**EXCERTO SELECIONADO**
----

Vitorino Nemésio, que também ficará entre os varões ilustres deste século, cedo anotando-lhe a rudeza, escreveria que ele era "no fundo um dos homens mais simples e sinceros que se podem encontrar". Livros como Pão Ázimo (1931), Bichos (1940), Contos da Montanha (1941), Novos Contos da Montanha (1944), Vindima (1945) atestam como a ligação à terra, a intimidade com a natureza, a batalha para enfrentar o drama que vai do berço à sepultura marcaram de maneira essencial a sua capacidade de compreender o sofrimento, de bradar aos céus e de também se assumir franciscano no comportamento.
Nos volumes do Diário, iniciado em 1941, entende-se a cada linha por que é que nos informou de que "é por dentro que eu gosto que aconteça a minha vida", e que a sua poesia explodia, "abra as portas da prisão". Experiente do poder das palavras, consciente da riqueza e da força da língua portuguesa que tinha ao seu dispor, e que aprendeu a usar com um vigor tal que nenhuma dessas palavras é supérflua nos seus textos, também exercitou a seu modo a cidadania, na época em que lhe aconteceu viver, e que viu nascer e morrer os totalitarismos de direita e de esquerda, duas guerras mundiais, a guerra civil de Espanha, o regime corporativo que detestou, a guerra de África e a amargura que confessou a respeito do processo que conduziu ao ponto final do império português, que teria imaginado multiplicado nos "Brasis" da sua experiência e recordação.

----

**REGISTOS FORNECIDOS**
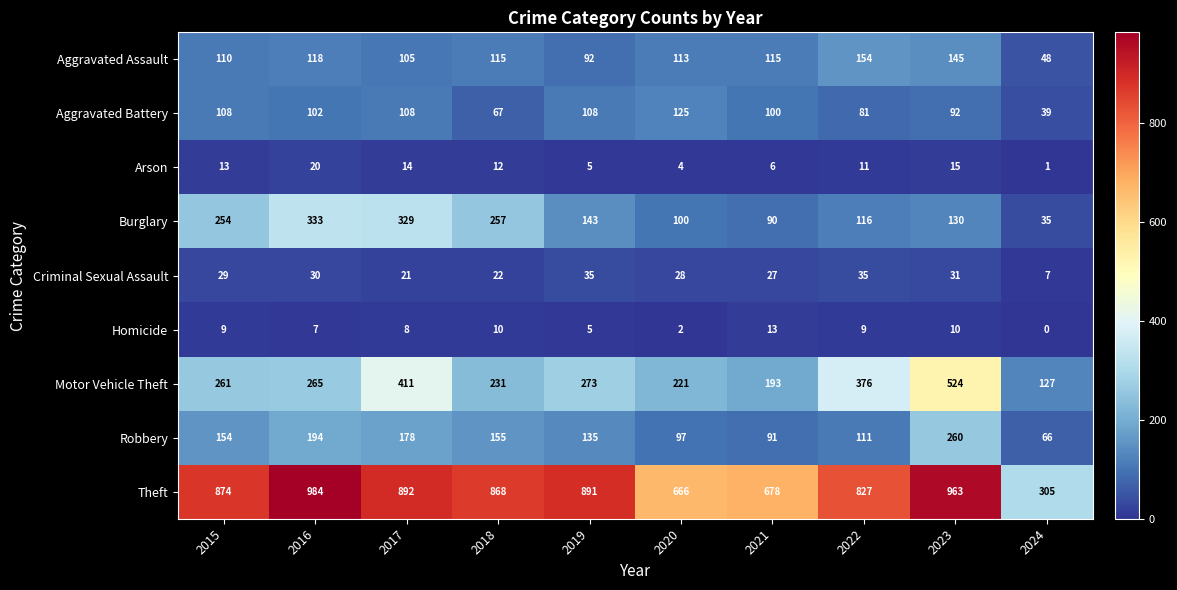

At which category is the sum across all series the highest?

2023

----

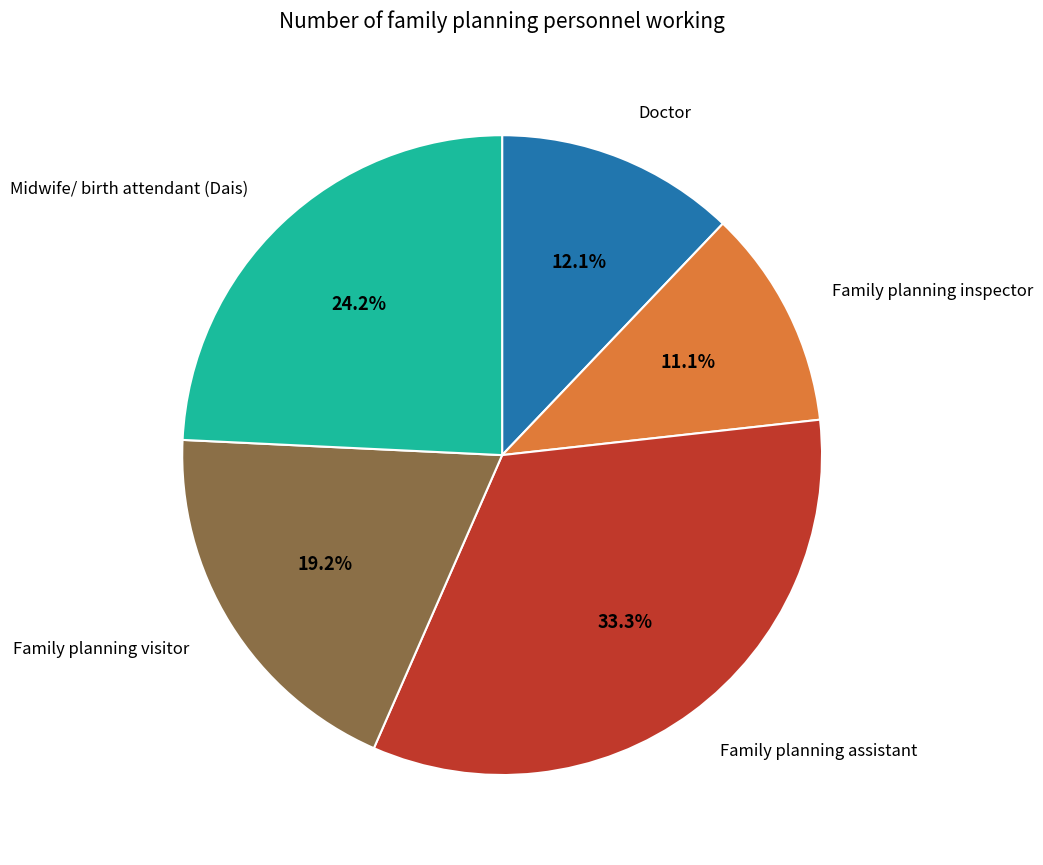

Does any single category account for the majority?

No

----

**TRABALHO PEDIDO**
Diga se cada afirmação concorda com o excerto selecionado, respondendo sim ou não e citando as palavras do excerto que o decidem:
1. O Diário foi iniciado em 1941.
2. Vitorino Nemésio escreveu que ele era um dos homens mais complicados que se podem encontrar.
3. Ele apoiou o regime corporativo.
Os registos não são precisos para nada.

**RESPOSTA**
1. Sim: "Nos volumes do Diário, iniciado em 1941"
2. Não: "no fundo um dos homens mais simples e sinceros que se podem encontrar"
3. Não: "o regime corporativo que detestou"